Missing Data Imputation for Tree-Based Models

Yan He
Ph.D., 2006
Advisor: Richard Berk
A wide variety of data can include some form of censorship or missing information. Missing data are a problem for all statistical analyses, tree-based models, such as CART and Random Forests are certainly no exception. In recent years, there have been many new developed tools that can be applied to missing data problems: likelihood and estimating function methodology, cross-validation, the bootstrap and other simulation techniques, Bayesian and multiple imputations, and the EM algorithm. Although applied successfully to well-defined parametric models, such methods may be inappropriate for tree-based models, which are usually considered as non-parametric models. CART/RF have built-in algorithms to impute missing data, such as surrogate variables or proximity.
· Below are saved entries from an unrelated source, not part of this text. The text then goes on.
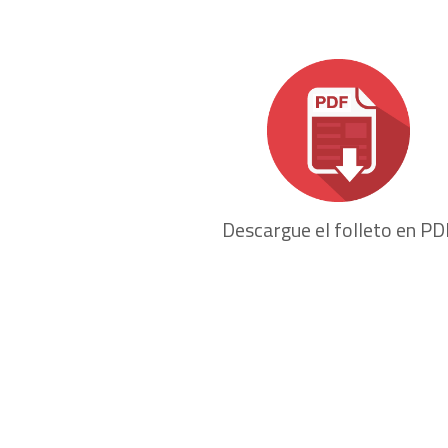
Descargue el folleto en PD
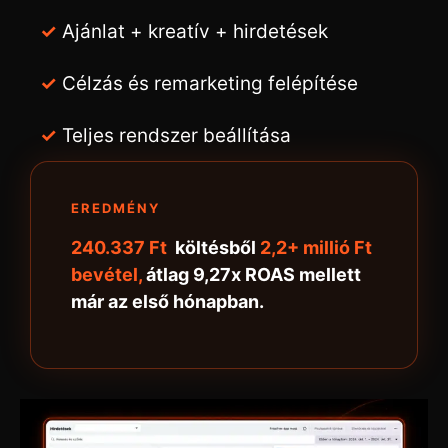
✓
Ajánlat + kreatív + hirdetések
✓
Célzás és remarketing felépítése
✓
Teljes rendszer beállítása
EREDMÉNY
240.337 Ft
költésből
2,2+ millió Ft
bevétel,
átlag 9,27x ROAS mellett
már az első hónapban.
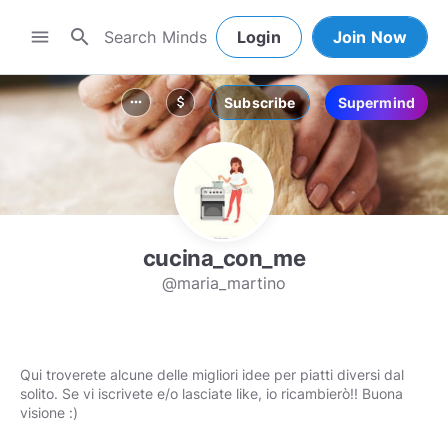
search
menu
Login
Join Now
Subscribe
Supermind
more_horiz
attach_money
cucina_con_me
@maria_martino
Qui troverete alcune delle migliori idee per piatti diversi dal
solito. Se vi iscrivete e/o lasciate like, io ricambierò!! Buona
visione :)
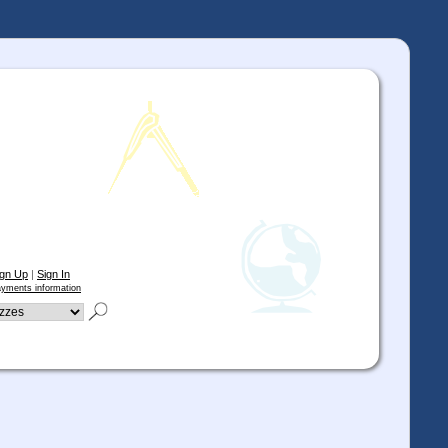
ign Up
|
Sign In
yments information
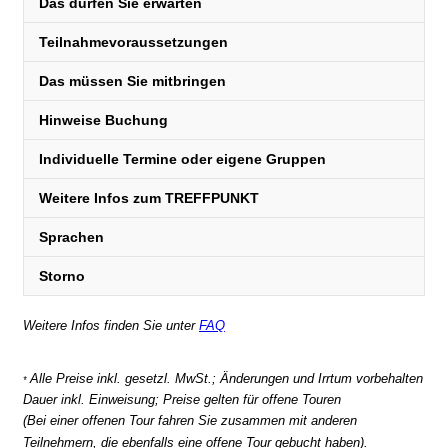
Das dürfen Sie erwarten
Teilnahmevoraussetzungen
Das müssen Sie mitbringen
Hinweise Buchung
Individuelle Termine oder eigene Gruppen
Weitere Infos zum TREFFPUNKT
Sprachen
Storno
Weitere Infos finden Sie unter
FAQ
Alle Preise inkl. gesetzl. MwSt.; Änderungen und Irrtum vorbehalten
*
Dauer inkl. Einweisung; Preise gelten für offene Touren
(Bei einer offenen Tour fahren Sie zusammen mit anderen
Teilnehmern, die ebenfalls eine offene Tour gebucht haben).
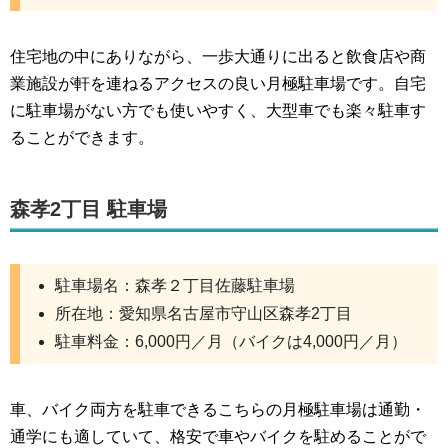
住宅地の中にありながら、一歩大通りに出ると飲食店や商
業施設が軒を連ねるアクセスの良い月極駐車場です。自宅
に駐車場がない方でも使いやすく、大型車でも楽々駐車す
ることができます。
森孝2丁目 駐車場
駐車場名：森孝２丁目佐藤駐車場
所在地：愛知県名古屋市守山区森孝2丁目
駐車料金：6,000円／月（バイクは4,000円／月）
車、バイク両方を駐車できるこちらの月極駐車場は通勤・
通学にも適していて、格安で車やバイクを駐めることがで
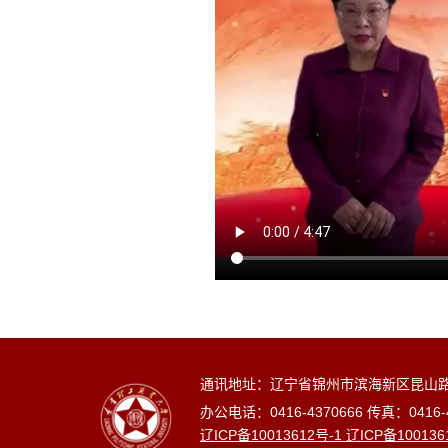
通讯地址：辽宁省锦州市滨海新区昆山
办公电话：
0416-4370666
传真：
0416-
辽ICP备10013612号-1 辽ICP备100136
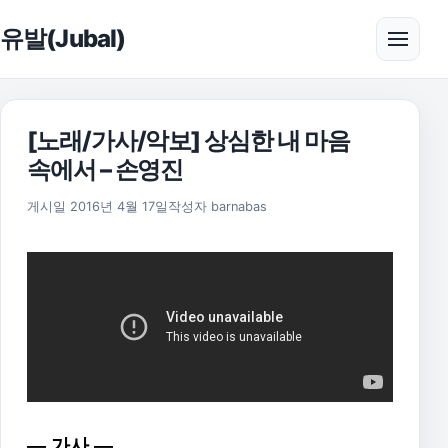
본문으로 건너뛰기
유발(Jubal)
메뉴 
[노래/가사/악보] 상심한 내 마음
속에서 – 손영진
2025년 11월 18일
게시일
2016년 4월 17일
작성자
barnabas
— 가사 —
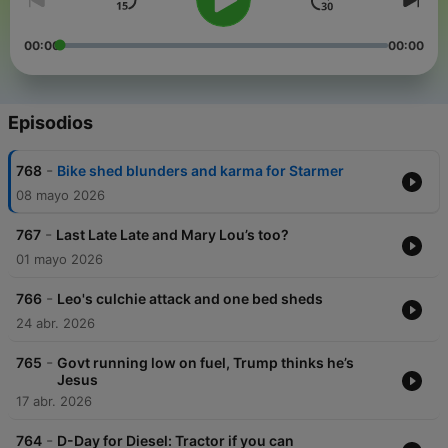
00:00
00:00
Episodios
-
768
Bike shed blunders and karma for Starmer
08 mayo 2026
-
767
Last Late Late and Mary Lou’s too?
01 mayo 2026
-
766
Leo's culchie attack and one bed sheds
24 abr. 2026
-
765
Govt running low on fuel, Trump thinks he’s
Jesus
17 abr. 2026
-
764
D-Day for Diesel: Tractor if you can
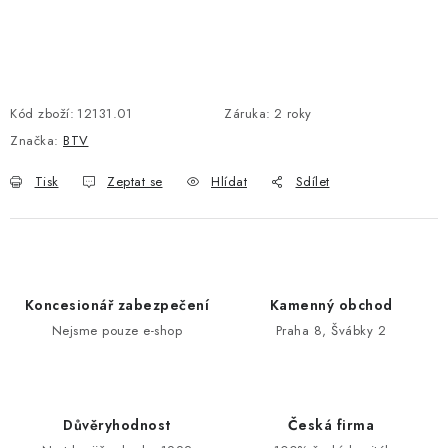
POŠTOVNÍ SCHRÁNKY
ZNAČKY
Kód zboží:
12131.01
Záruka
:
2 roky
Značka:
BTV
Zámečnické služby
Státní instituce
Zabezpečení bytů
Bezpečnostní třídy - PYRAMIDA BEZPEČNOSTI
Tisk
Zeptat se
Hlídat
Sdílet
Zabezpečení domů
Zabezpečení firem (administrativních budov) a tovarních
komplexů
Obchodní podmínky
Kontakty
O nás
Naše výhody
Koncesionář zabezpečení
Kamenný obchod
Bezpečnostní třídy
Nejsme pouze e-shop
Praha 8, Švábky 2
Důvěryhodnost
Česká firma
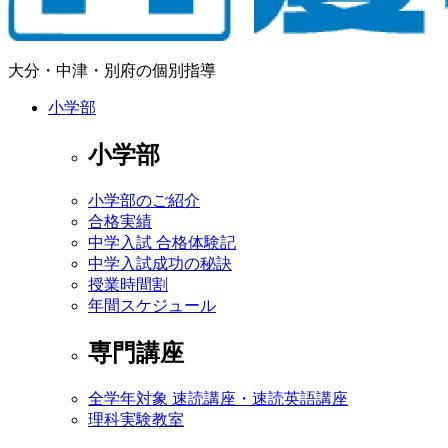
大分・中津・別府の個別指導
小学部
小学部
小学部のご紹介
合格実績
中学入試 合格体験記
中学入試成功の秘訣
授業時間割
年間スケジュール
専門講座
全学年対象 速読講座・速読英語講座
理科実験教室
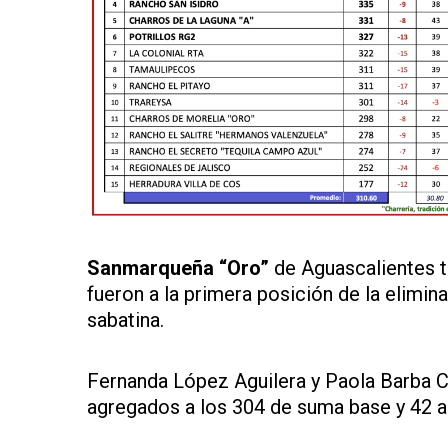
Sanmarqueña “Oro”
de Aguascalientes t
fueron a la primera posición de la elimin
sabatina.
Fernanda López Aguilera y Paola Barba C
agregados a los 304 de suma base y 42 ad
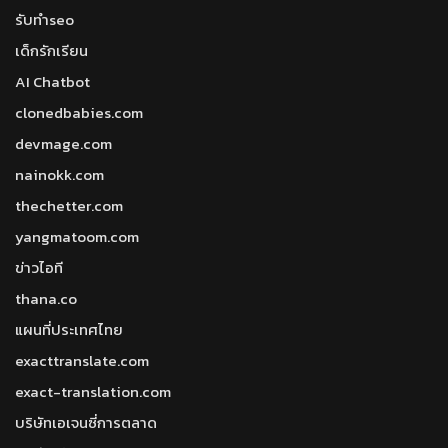
รับทำseo
เด็กรักเรียน
AI Chatbot
clonedbabies.com
devmage.com
nainokk.com
thechetter.com
yangmatoom.com
ข่าวไอที
thana.co
แผนที่ประเทศไทย
exacttranslate.com
exact-translation.com
บริษัทเอเจนซี่การตลาด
But these imputation methods have no formal rationale, and are unstable, especially for RF models. The nonparametric bootstrap methods to impute missing values overcome all of the drawbacks that are implicit in both single and multiple imputations. It 1) does not depend on the missing-data mechanism, 2) requires no knowledge of either the probability distributions or model structure, and 3) successfully incorporates the estimates of uncertainty associated with the imputed data. Furthermore, 2000 replications of bootstrap samples provide stable and accurate statistical inferences (Efron, 1994). In my dissertation research, the nonparametric bootstrap methods were implemented to impute missing values before cases were dropped down the tree (CART/RF), and the classification results were compared to both complete-data/full-data analysis and to the classification results using surrogate variables/proximity. Significant improvement in the ability to predict were found for both CART and RF models.